**SUPPLIED PASSAGE:**

In the Whitepaper, we also highlight the performance of two varieties of the sparse model. The first, termed sparse-dense, is focused on weight sparsity and ignores the potential benefits of sparse activations. The second, termed sparse-sparse, leverages both weight sparsity and activation sparsity. The rationale for developing both varieties was two-fold. Firstly, to showcase the relative performance contributions of the different forms of sparsity. Secondly, deriving performance benefits from activation sparsity is significantly less commonplace than leveraging weight sparsity: while the location of the non-zero weights might be random, the locations are nevertheless fixed once training is completed, while the location of the non-zero activations is input dependent and is fluid during inference.

The sparse CNN networks have an overall weight sparsity of around 95%, although the per-layer sparsity varies significantly for accuracy considerations. Activation sparsity is around 90%. The sparse implementations of the CNN are found to not only outperform their dense counterparts by a significant margin, but also leverage significantly fewer FPGA resources. The reduced resource utilization allows additional copies of the network to be accommodated on the FPGA, and processing is load-balanced across the individual copies.

For the data center FPGA card, we found that the standard industry tools could place 4 copies of the dense network on the FPGA, for a combined inference performance of 12K samples per second. In contrast, for the sparse-dense network, the FPGA could accommodate 24 copies delivering a combined inference performance of 689K samples per second. This represents a 56X improvement in inference performance by leveraging weight sparsity! For the sparse-sparse network, the FPGA could accommodate 20 copies of the network, with a combined inference performance of 1.3M samples per second. This represents a 112X improvement compared with the dense network baseline, and a 2X improvement over the sparse-dense implementation!

Reducing Power Consumption

In addition to the impressive performance improvements, the sparse implementations also deliver a corresponding reduction in power consumption; leveraging the same FPGA resources and consuming the same power as the dense baseline, they use this same power budget to perform two orders of magnitude more inference operations.

[Text data extracted from pages]
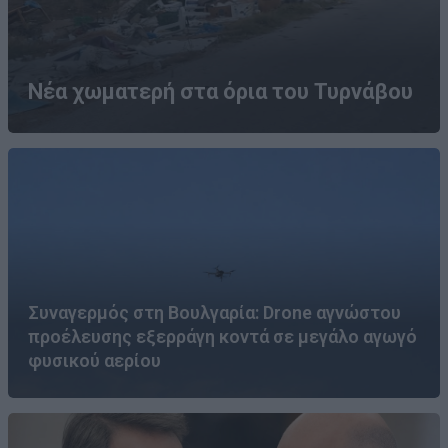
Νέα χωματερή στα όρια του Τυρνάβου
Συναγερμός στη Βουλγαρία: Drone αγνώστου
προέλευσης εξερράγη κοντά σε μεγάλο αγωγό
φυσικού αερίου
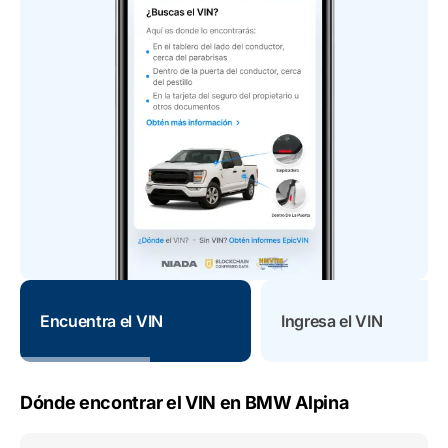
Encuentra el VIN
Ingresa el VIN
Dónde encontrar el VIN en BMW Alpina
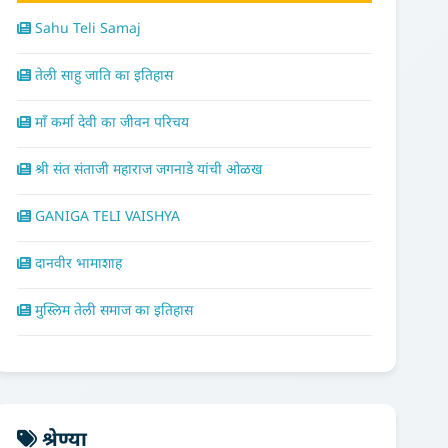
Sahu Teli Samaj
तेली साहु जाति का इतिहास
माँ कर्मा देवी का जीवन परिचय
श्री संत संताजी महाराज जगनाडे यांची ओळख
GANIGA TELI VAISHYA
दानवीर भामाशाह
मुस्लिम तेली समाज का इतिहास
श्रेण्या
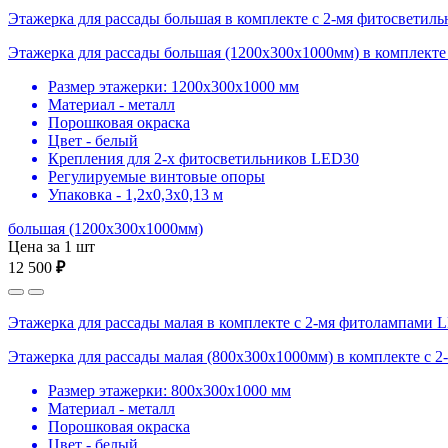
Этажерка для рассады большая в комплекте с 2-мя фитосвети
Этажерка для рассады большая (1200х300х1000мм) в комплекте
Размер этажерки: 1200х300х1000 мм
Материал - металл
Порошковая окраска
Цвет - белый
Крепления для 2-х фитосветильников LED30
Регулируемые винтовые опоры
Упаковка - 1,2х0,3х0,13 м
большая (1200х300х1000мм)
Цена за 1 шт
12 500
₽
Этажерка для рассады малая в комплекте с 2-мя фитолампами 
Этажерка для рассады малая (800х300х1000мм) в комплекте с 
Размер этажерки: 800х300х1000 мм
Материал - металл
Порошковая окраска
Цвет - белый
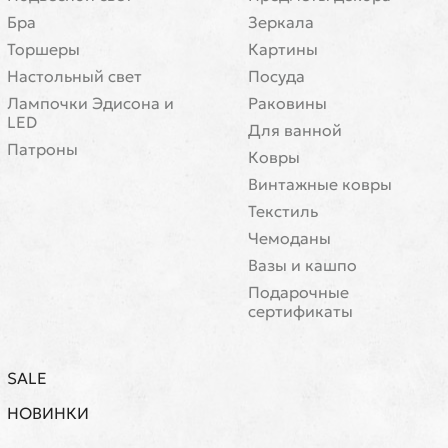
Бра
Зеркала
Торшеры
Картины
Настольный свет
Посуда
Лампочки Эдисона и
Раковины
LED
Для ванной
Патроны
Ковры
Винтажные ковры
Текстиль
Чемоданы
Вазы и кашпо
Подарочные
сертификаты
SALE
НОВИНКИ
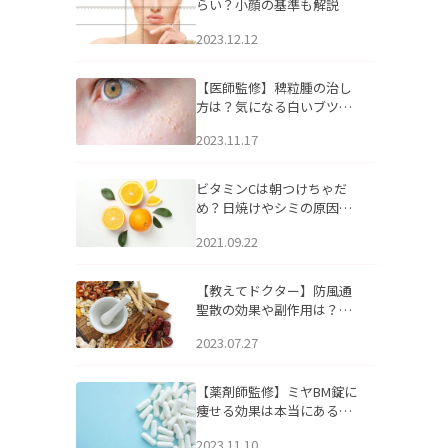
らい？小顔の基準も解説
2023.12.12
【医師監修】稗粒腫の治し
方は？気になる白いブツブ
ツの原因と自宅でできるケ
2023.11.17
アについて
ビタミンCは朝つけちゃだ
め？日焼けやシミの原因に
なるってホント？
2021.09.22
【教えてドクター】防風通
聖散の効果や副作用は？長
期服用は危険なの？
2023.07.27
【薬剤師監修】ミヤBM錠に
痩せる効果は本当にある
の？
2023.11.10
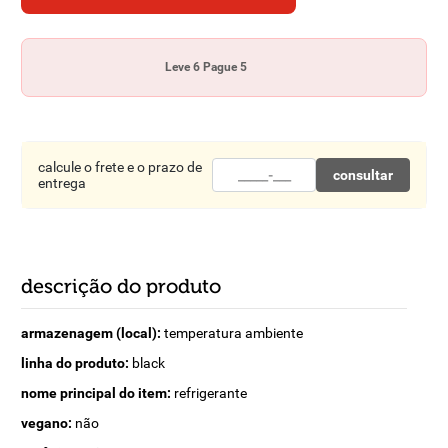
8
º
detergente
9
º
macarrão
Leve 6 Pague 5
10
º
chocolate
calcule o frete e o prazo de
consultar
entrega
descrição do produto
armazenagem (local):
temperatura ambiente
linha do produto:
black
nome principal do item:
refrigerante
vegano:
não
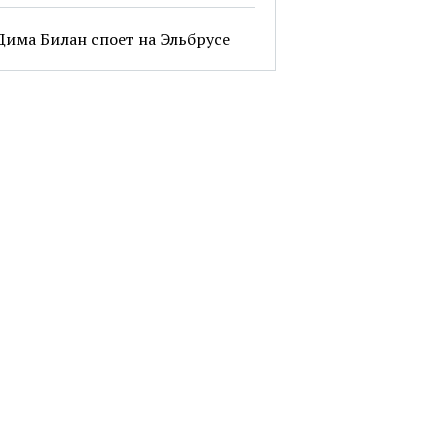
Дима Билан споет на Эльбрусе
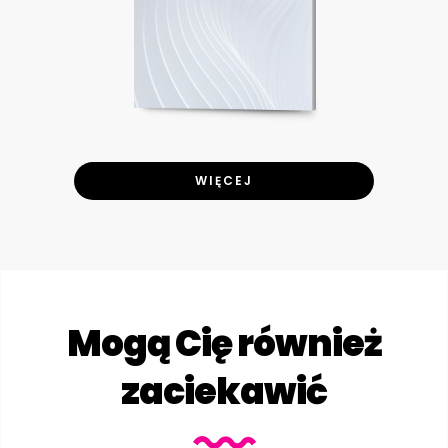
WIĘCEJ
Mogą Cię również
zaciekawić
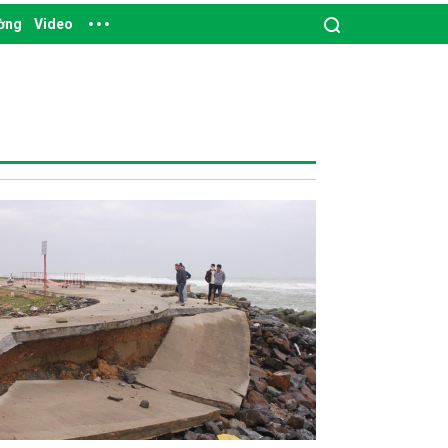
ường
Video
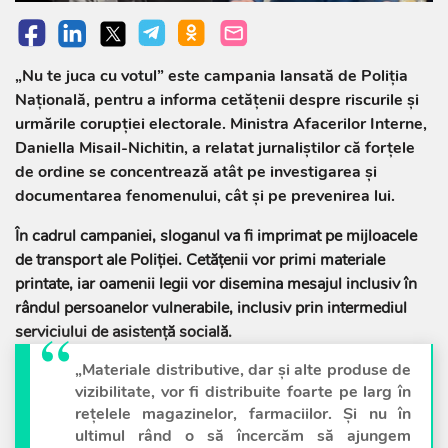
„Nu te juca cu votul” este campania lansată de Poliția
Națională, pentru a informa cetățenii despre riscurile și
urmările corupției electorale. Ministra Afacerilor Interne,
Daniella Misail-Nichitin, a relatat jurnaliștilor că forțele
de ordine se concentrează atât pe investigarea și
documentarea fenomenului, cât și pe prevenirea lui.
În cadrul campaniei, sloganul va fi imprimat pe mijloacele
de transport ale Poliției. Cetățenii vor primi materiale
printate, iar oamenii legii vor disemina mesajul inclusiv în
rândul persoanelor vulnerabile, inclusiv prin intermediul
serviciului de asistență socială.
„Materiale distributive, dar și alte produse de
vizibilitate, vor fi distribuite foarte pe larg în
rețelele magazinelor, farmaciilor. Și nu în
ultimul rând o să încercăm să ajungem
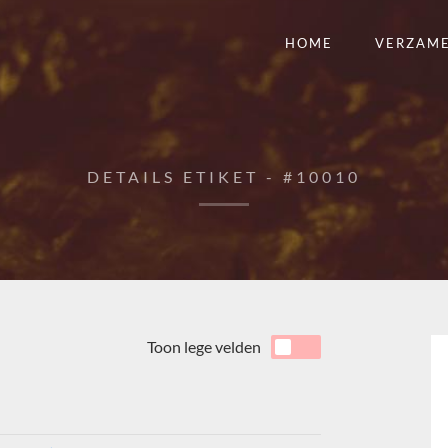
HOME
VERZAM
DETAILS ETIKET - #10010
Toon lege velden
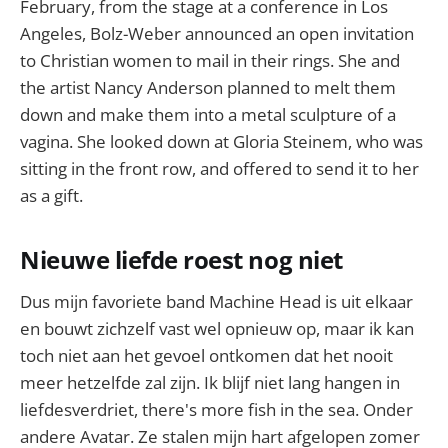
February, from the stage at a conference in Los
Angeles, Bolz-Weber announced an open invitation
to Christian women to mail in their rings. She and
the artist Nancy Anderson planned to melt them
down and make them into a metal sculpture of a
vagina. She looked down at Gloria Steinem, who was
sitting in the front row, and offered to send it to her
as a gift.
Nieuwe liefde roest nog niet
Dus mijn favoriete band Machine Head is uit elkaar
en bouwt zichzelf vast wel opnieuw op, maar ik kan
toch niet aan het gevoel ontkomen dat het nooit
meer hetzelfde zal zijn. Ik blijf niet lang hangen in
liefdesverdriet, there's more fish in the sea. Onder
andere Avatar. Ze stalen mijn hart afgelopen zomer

---

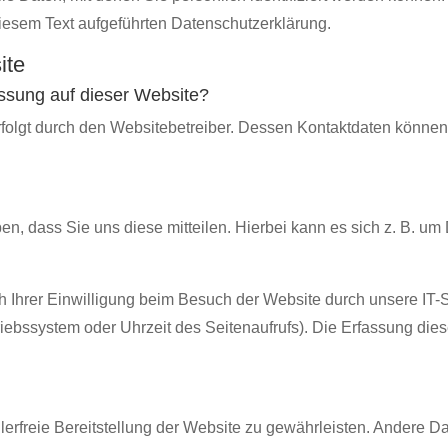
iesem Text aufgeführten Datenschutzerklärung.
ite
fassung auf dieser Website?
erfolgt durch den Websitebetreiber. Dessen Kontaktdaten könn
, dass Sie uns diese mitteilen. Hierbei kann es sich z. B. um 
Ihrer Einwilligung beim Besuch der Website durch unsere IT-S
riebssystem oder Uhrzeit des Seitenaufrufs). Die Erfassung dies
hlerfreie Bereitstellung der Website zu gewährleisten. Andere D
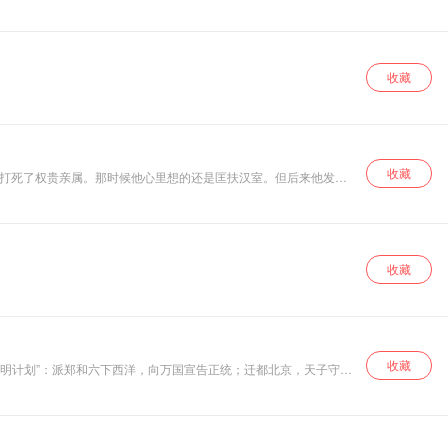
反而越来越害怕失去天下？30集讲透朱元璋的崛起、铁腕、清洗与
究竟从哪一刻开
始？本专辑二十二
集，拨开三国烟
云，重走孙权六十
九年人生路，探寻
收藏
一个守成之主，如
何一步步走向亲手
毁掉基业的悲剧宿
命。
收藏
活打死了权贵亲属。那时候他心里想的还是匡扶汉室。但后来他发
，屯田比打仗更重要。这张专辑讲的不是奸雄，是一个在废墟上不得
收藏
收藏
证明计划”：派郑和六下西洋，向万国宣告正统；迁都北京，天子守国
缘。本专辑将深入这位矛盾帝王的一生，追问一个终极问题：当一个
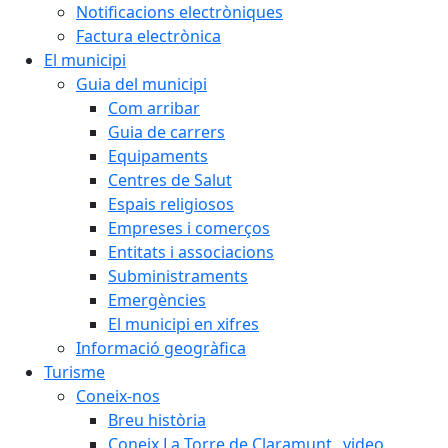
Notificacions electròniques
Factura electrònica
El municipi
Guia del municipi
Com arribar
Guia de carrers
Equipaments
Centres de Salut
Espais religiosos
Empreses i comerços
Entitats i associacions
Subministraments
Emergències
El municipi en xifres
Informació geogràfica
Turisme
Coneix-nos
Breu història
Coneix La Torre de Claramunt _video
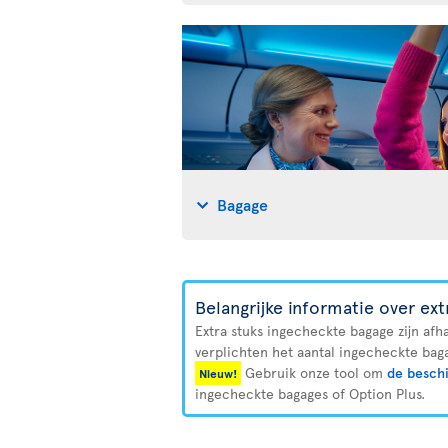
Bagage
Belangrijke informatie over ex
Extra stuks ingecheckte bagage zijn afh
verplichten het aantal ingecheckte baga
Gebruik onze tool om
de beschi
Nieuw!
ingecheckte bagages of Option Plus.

**YOUR TASKS:**
1 – In the FPGA passage, how many copies of the sparse-dense network could the data center FPGA card accommodate?
2 – Write out the rows from the line containing "February, from the" through the line containing "andere Avatar. Ze".
The FPGA passage and the rows come from unrelated sources.

**RESULTS FOR THE EXERCISE:**
1 – 24 copies.

2 –
February, from the stage at a conference in Los
Angeles, Bolz-Weber announced an open invitation
to Christian women to mail in their rings. She and
the artist Nancy Anderson planned to melt them
down and make them into a metal sculpture of a
vagina. She looked down at Gloria Steinem, who was
sitting in the front row, and offered to send it to her
as a gift.
Nieuwe liefde roest nog niet
Dus mijn favoriete band Machine Head is uit elkaar
en bouwt zichzelf vast wel opnieuw op, maar ik kan
toch niet aan het gevoel ontkomen dat het nooit
meer hetzelfde zal zijn. Ik blijf niet lang hangen in
liefdesverdriet, there's more fish in the sea. Onder
andere Avatar. Ze stalen mijn hart afgelopen zomer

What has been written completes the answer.